Par 10/08/2020 - 11:37
01/01/2020 - 00:00

Le jeune lamentinois a réussi le concours d'entrée à la prestigieuse école de commerce HEC Paris. Un succès qui a été salué sur les réseaux sociaux. Il espère plus tard travailler dans le droit des affaires.

    Direction HEC Paris pour le jeune Martiniquais Andy Saint-Aimé
Andy Saint-Aimé le 6 août 2020 ©RCI Martinique

On ne présente plus l'institution HEC Paris, l'École des hautes études commerciales. Cette formation d'excellence figure au top 3 des business schools européennes pour la qualité de sa recherche. Depuis sa création, il y a 139 ans, elle ne cesse de parfaire sa renommée internationale dans le secteur des affaires.

Mais pour intégrer cette école, il faut réussir le concours d'entrée extrêmement sélectif : 5319 candidats ont tenté l'aventure en 2020, et seulement 400 d'entre eux ont été admis. C'est donc avec énormément de fierté qu'Andy SAINT-AIME, un lamentinois de 19 ans, intègre à la rentrée HEC Paris, après avoir réussi le concours.

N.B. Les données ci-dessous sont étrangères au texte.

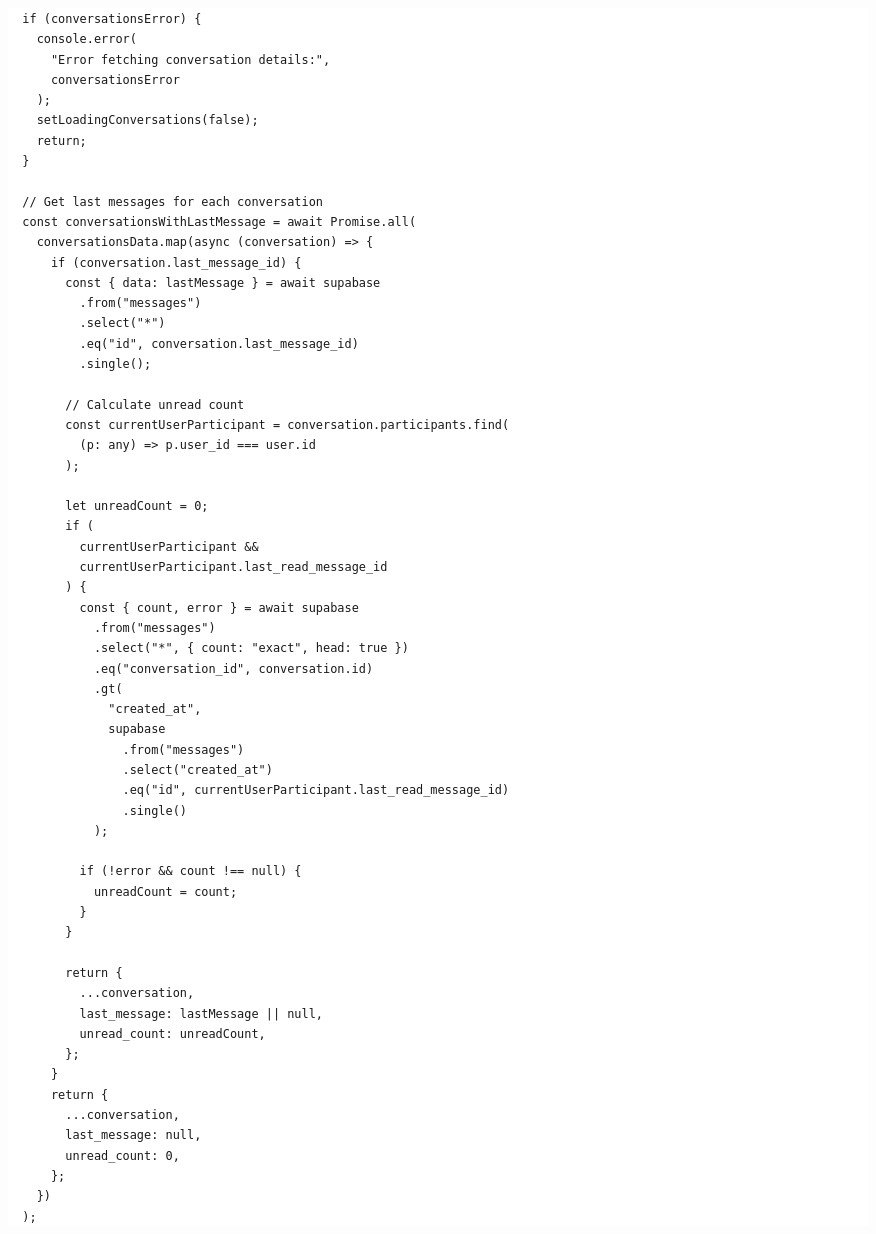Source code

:       if (conversationsError) {
        console.error(
          "Error fetching conversation details:",
          conversationsError
        );
        setLoadingConversations(false);
        return;
      }

      // Get last messages for each conversation
      const conversationsWithLastMessage = await Promise.all(
        conversationsData.map(async (conversation) => {
          if (conversation.last_message_id) {
            const { data: lastMessage } = await supabase
              .from("messages")
              .select("*")
              .eq("id", conversation.last_message_id)
              .single();

            // Calculate unread count
            const currentUserParticipant = conversation.participants.find(
              (p: any) => p.user_id === user.id
            );

            let unreadCount = 0;
            if (
              currentUserParticipant &&
              currentUserParticipant.last_read_message_id
            ) {
              const { count, error } = await supabase
                .from("messages")
                .select("*", { count: "exact", head: true })
                .eq("conversation_id", conversation.id)
                .gt(
                  "created_at",
                  supabase
                    .from("messages")
                    .select("created_at")
                    .eq("id", currentUserParticipant.last_read_message_id)
                    .single()
                );

              if (!error && count !== null) {
                unreadCount = count;
              }
            }

            return {
              ...conversation,
              last_message: lastMessage || null,
              unread_count: unreadCount,
            };
          }
          return {
            ...conversation,
            last_message: null,
            unread_count: 0,
          };
        })
      );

Il a eu la surprise lors de ses vacances chez ses parents, en recevant la précieuse réponse sous pli postal. « Lorsque l'on ouvre l'enveloppe, au début on y croit pas, on tremble un peu, et après on est dans l'euphorie » raconte Andy. Pour lui, intégrer HEC Paris « c'est la c'est la certitude d'une longue carrière, aussi bien à l'international, qu'en France ou dans les Antilles ».

Andy espère ainsi pouvoir travailler dans le droit du commerce, en suivant le cursus droit des affaires de l'école de commerce.

 

«  C'est vrai que c'est une école connue et décriée pour son élitisme, pour former des technocrates » explique Andy. Et de poursuivre « sur 400 admis, il y a peut être 5 noirs : ça ne me fait pas peur. Justement j'ai été contacté par un martiniquais qui a intégré HEC avant moi, il m'a dit qu'il était prêt à m'aider, à m'encadrer s'il le fallait. »

Un style technocrate que n'a pas justement le jeune martiniquais, avec ses nombreux piercings aux oreilles ; « je compte m'adapter, c'est vrai qu'on peut parfois s'arrêter sur les apparences, mais une fois qu'on creuse on peut voir qu'il y a quelque chose d'intéressant. »

En attendant le lamentinois patiente avec hâte jusqu'à la rentrée de septembre, avant d’entamer ces trois à quatre années de cursus chez HEC Paris.